Descriptive and inferential statistics in data analysis

Statistics studies the behaviour of data. Thanks to this exact science we can build our conclusions about these data according to the different variables that have been applied. Thus, when dealing with population studies, there are two approaches on which to base analyses: what is the difference between descriptive and inferential statistics, and how do these types of study interfere with big data analysis?

Descriptive and inferential statistics: to describe or to analyse

As a tool in various fields of study, we make use of statistical science, which is indispensable for drawing conclusions on various topics. The object of study may have to do with:

the behaviour of groups of people (as in the case of studies carried out in sociology)
the behaviour of data of a more scientific nature that does not derive from human attitudes.

Once we have identified the objective to work on, we need to collect data on which we will have to decide which approach we will use to analyse it: descriptive or inferential statistics? The former tends to make a description of the data and the latter makes what are called inferences, seeking to go beyond a description.

Features of descriptive and inferential statistics

There is no one statistical method that is more valid than the other, but the choice of which one to use depends on what you want to study or the type of application you are investigating. Let us look at each concept in more detail.

If you think of a census-type population list at a specific time that contains the personal data of the people living at each address in each street of each population nucleus, what you are doing here is descriptive statistics.

If a portion of the same census data is subsequently taken and certain conclusions are drawn from it using arithmetic operations, this is inferential statistics.

Descriptive statistics

Traditional statistics is descriptive statistics. The approach it proposes is the analysis of the variables decided upon in order to then proceed to a description of the data. It is therefore said to be based on precision. This type of statistics aims to organise and establish a classification of the data obtained from a population group for example.

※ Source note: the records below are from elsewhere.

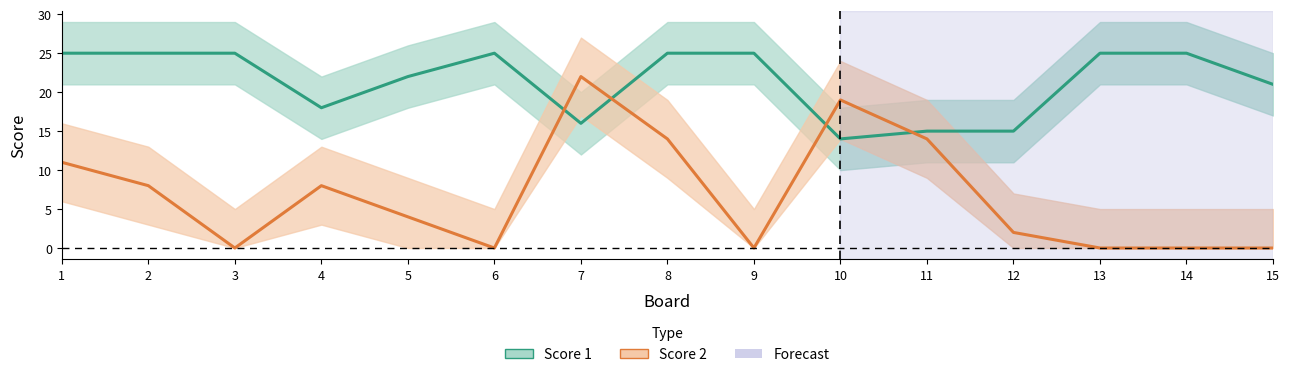

List the series in order of their overall mean, lowest first.

Score 2, Score 1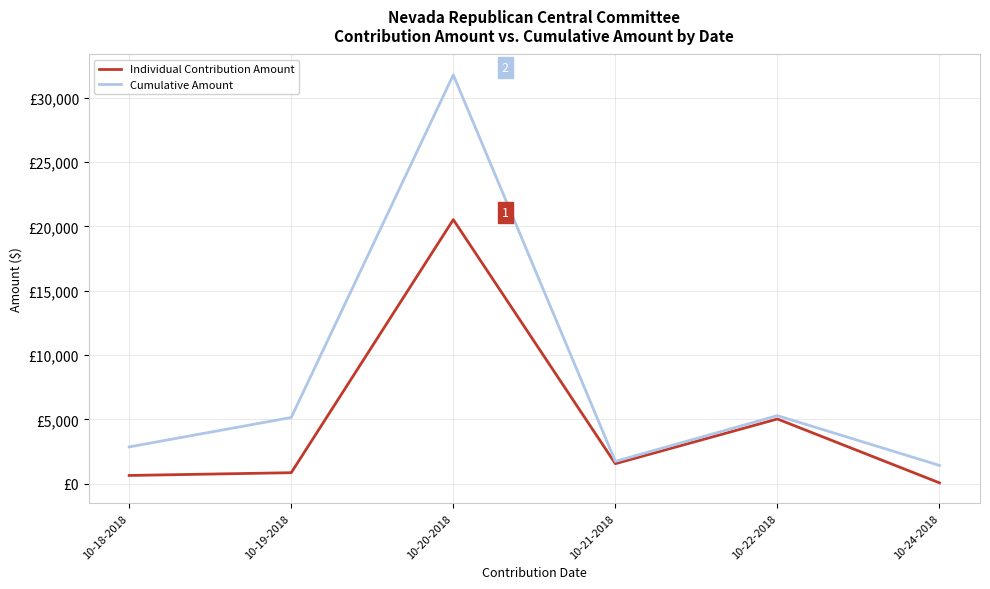

At which category does the chart reach its peak across all series?

10-20-2018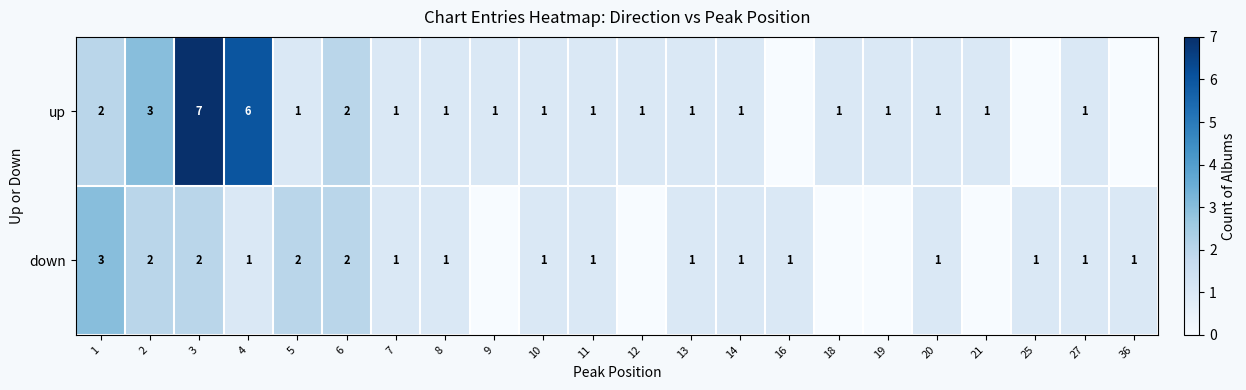

The up series shows 1 at 21. True or false?

True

A categorisation can be established within it and the use of certain technical concepts:

Dispersion
Within the framework of a given variable, a distance between values occurs. This difference is called dispersion.

Average
The average is the mean and thus the trend within a variable. It is the result of dividing the sum of the values by the number of values.

Bias
The skewness or kurtosis of a variable is the quality of the data curve. That is, the value that has to do with the distance and closeness of the data to the average.

Graphs
The materialisation or presentation of the data resulting from an analysis takes the form of a graphical representation. There are various types of graphs: bar graphs, circle graphs, line graphs, polygon graphs, etc.

Asymmetry
The different data of a variable are distributed with respect to the average in a certain way; this value is called asymmetry.

Inferential statistics

Inferential statistics observes a sample of data and draws conclusions that it applies to the whole through inferences. This type of approach, being the result of a probabilistic calculation, carries a certain margin of error.

The analyses performed by this type of statistics aim to be able to predict the behaviour of certain information. This is where probability models and machine learning and artificial intelligence techniques come in, as well as predictive models.

Inferential statistics can be categorised into two main groups:

Hypothesis testing
The aim is to validate those conclusions that have been built with respect to that portion of the data studied.

Confidence intervals
These are random values that serve to identify the margins of error that may exist. They are usually a pair of numbers or several pairs of numbers between which it is estimated that a specific value is likely to be found.

Thus, descriptive and inferential statistics are different tools within this science of analysis. The former collects data in order to be able to display them in summary form. The description of the data can be of a set of the entire population or of a subset of the population. The point is that the conclusions drawn are 100% valid because they are based on the description of all the data of a whole defined group.

Inferential statistics, on the other hand, takes a sample and establishes the probability of a conclusion. The data are probabilistic in nature and some error must be assumed.

Descriptive and inferential statistics are not opposite sides of the same coin but different ways of approaching data. Traditionally, statistics has been identified with data collection. However, statistics is advancing and updating with the times, and today it involves tools and approaches that have to do with computation and that, in fact, lay the foundations for the development of artificial intelligence and machine learning.